I suspect you’ll get a range of views from hiring managers.  Often, you’ll see that if they’ve got a particular educational background they’ll see that as a positive, or if they’re not strongly educated it may be less of an issue. From our point of view, outside of some very technical fields, qualifications alone are rarely ever going to get you a role.  However, I would think of qualifications in four ways:

They’re going to support the practical skills and experience in your application

They align you with the business, an MBA for example

They show that you have a practical ability to learn, and potentially multi-task if you’ve done courses whilst working

They are going to potentially differentiate you from someone with a similar background or experience, particularly if you’re moving from Government or transferring to a different sector/field.

In summary, qualifications will be additive to your career and a fantastic way to distinguish yourself from the competition, just choose carefully.

Simple; high EQ, strong relationship building qualities and fantastic leadership skills. The harder, more technical skills, remain absolutely key, but it’s your softer skills that will get you the seat at the table.  If you’re the CSO for a Fortune 500 firm it’s unlikely you’ll be an expert on everything your team does, but knowing your skills and your limitations, leading the team you have well and filling the gaps in knowledge when you can, will stand you in good stead.  Also, make sure you’re an avid networker, not only amongst your peer group, but also within your company.

I think this is where working with a niche recruiter is advantageous.  If a company works with a generalist recruiter, that person can read a CV and look for keywords as well as the next person.  However, if you work with a good niche recruiter, they should be well embedded in the industry and therefore have a good understanding of the challenges people face and what skills, experience and education works for companies.

I (Chris) am not a practitioner but have been recruiting in this field for 20 years.  I have a PostGrad Diploma in Security Management, travel to 5-6 high level industry conferences every year around the world and see presentations by Government and Industry SMEs across all the areas we recruit.  I also speak to people on a daily basis about the challenges they face in their roles, so do have a good grasp on what works where.

If you asked me to do a fraud investigation or a security survey I may struggle, (though I would know who to ask for help!) but I do feel pretty confident I can look at what a company wants to hire for and find the right profile.  If you dealt with a recruiter who was new to the sector, I don’t think they would have the same feel for transferable skills

With any ’interesting’ role we’ll tend to receive 300-400 applications in total.
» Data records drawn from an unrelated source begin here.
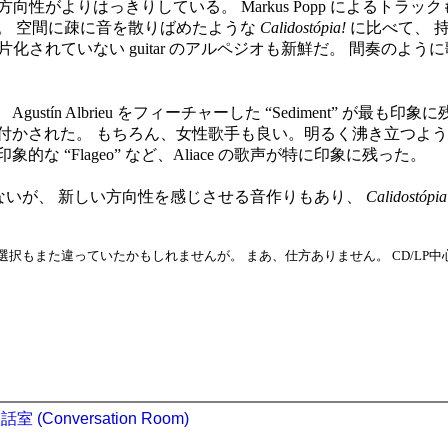
lore に近い方向性がよりはっきりしている。 Markus Popp によるトラッ
。 空間に疎に音を散りばめたような
Calidostópia!
に比べて、 
うな断片化されていない guitar のアルペジオも新鮮だ。 間奏
gustín Albrieu をフィーチャーした “Sediment” が最も
された。 もちろん、女性歌手も良い。明るく沸き立つような電子音
 “Flageo” など、Aliace の歌声が特に印象に残った。
いが、 新しい方向性を感じさせる音作りもあり、
Calidostópia
選択もまた違っていたかもしれませんが。 まあ、仕方ありません。 CD/LP
話室 (Conversation Room)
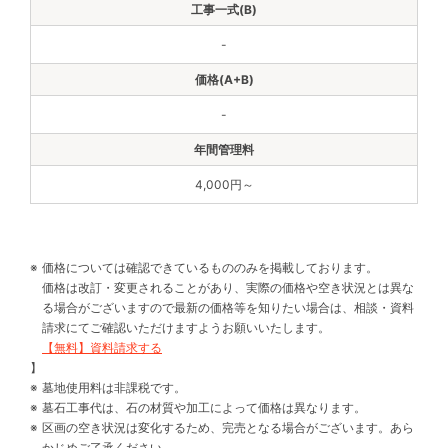
-
-
4,000円～
価格については確認できているもののみを掲載しております。
価格は改訂・変更されることがあり、実際の価格や空き状況とは異な
る場合がございますので最新の価格等を知りたい場合は、相談・資料
請求にてご確認いただけますようお願いいたします。
【無料】資料請求する
】
墓地使用料は非課税です。
墓石工事代は、石の材質や加工によって価格は異なります。
区画の空き状況は変化するため、完売となる場合がございます。あら
かじめご了承ください。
This is obviously too many to send through to our client and would also defeat the object of using an intermediary! Paring this list down is definitely challenging, but on average I’d say 15-20% of the people applying for the role can do the job ‘on paper’.  There’s often many people you can rule out immediately for reasons including: lack of work permit for the location, lack of required language skills, salary expectations above what the company can pay, no experience in the region/location the role covers or even a lack of the majority of the skills directly relevant to the role.

When we provide a shortlist we would tend to look at those most relevant profiles, those that possess similar experience in a similar industry. From here we expand the search out and look at those candidates from a different sector and so on.  It’s always good to provide the clients with some more ‘left-field’ options in there too, perhaps someone who would be stepping up into the role but is a real smart cookie, or someone leaving government service with a great background.  Fundamentally we are paid by the client to deliver on their requirements, but our understanding of the market allows us to take a more innovative approach than a generalist recruiter.